To the slow cooker add: beef mince, onion, garlic, dried Italian herbs, tomato paste, crushed tomatoes, and beef stock to the slow cooker. Season with salt and pepper. Stir well to combine and break up the mince as much as possible.
Cover and cook on high for 3–4 hours or low for 6–7 hours, until the mince is cooked through and the flavours have developed.
Once the bolognese is thick and rich, stir in the broken lasagna sheets. Press them gently into the sauce so they are fully submerged. Top up with water. Cover and cook on high for 40-60 minutes, or until the pasta is tender. Stir once halfway through to prevent sticking. Add a splash of stock or water if it looks too thick.
Serve hot in bowls topped with parmesan and fresh herbs.
Video
Notes
Cooking Tips for Beginners
Break the mince well—it helps prevent clumps.
Check pasta doneness toward the end to avoid mushiness.
Adjust seasoning after adding pasta; stock and tomato paste vary in saltiness.
Add extra water or stock if the sauce becomes too thick.
Layering ingredients (meat on bottom, sauce on top) can improve texture balance.
Serving Suggestions
Top with parmesan and fresh basil or parsley.
Serve with garlic bread or a slice of farmhouse loaf.
Pair with steamed greens or a side salad to round out the meal.

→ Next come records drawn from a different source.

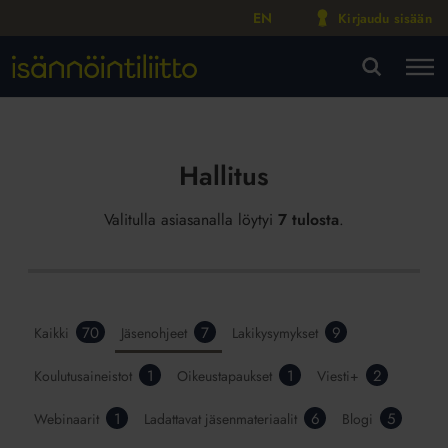
EN
Kirjaudu sisään
M
VA
Hallitus
Valitulla asiasanalla löytyi
7 tulosta
.
70
7
9
Kaikki
Jäsenohjeet
Lakikysymykset
1
1
2
Koulutusaineistot
Oikeustapaukset
Viesti+
1
6
5
Webinaarit
Ladattavat jäsenmateriaalit
Blogi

Use as a base for lasagna, baked ziti, or meat-filled bruschetta.
Pack leftovers in thermoses for warming work lunches.
Make-Ahead or Prepare-Ahead Guidance
Combine base ingredients in the slow cooker or in a zip-lock bag the night before. Refrigerate.
Simply cook the next day and add pasta later.
Sauce freezes excellently—just defrost before reheating and adding pasta.
Freezer Friendly
You can freeze without lasagna sheets for up to 3 months. Defrost before reheating and stirring in pasta.
Storage Advice
Fridge: Keep in an airtight container up to 3 days.
Freezer: Store for 2–3 months without pasta.
Reheat: Gently on the stovetop or in the microwave with a splash of water or stock.
Meal Prep Instructions
Chop and combine all base ingredients.
Cook in slow cooker as directed.
Add pasta later, then portion into meal containers.
Reheat with fresh pasta or in a thermos for work lunches.
Substitutions
Vegetables:
Carrot & celery: finely diced and added at the start for hidden veg.
Zucchini: stirred in before or after pasta.
Mushrooms: sauté and add with base for extra earthy depth.
Proteins:
Pork mince: substitute half or all for beef.
Lentils: add a cup of cooked lentils with the base for plant-based twist.
Chicken mince: use 600 g and shorten cooking time slightly.
Helpful Hints
Use hot water when adding pasta to avoid temperature shock.
Stir halfway through to prevent sticking.
Add bay leaves or red wine for extra depth.
Reserve a little pasta water to loosen the sauce if needed.
Double the batch and freeze half for easy future meals.
FAQs
Do I need to brown the meat first? No—the slow cooker matures the flavours even without browning.
Can I use other pasta shapes? Yes—small pasta like penne, fusilli, or macaroni works well; just adjust timing.
Is this spicy? No—a mild, family-friendly sauce. Add chilli flakes for extra warmth.
Can I cook this on the stovetop? Yes—simmer covered for 45 min, then add broken pasta and cook until tender.
Can I use gluten-free pasta? Absolutely! Just check the cooking instructions for timing.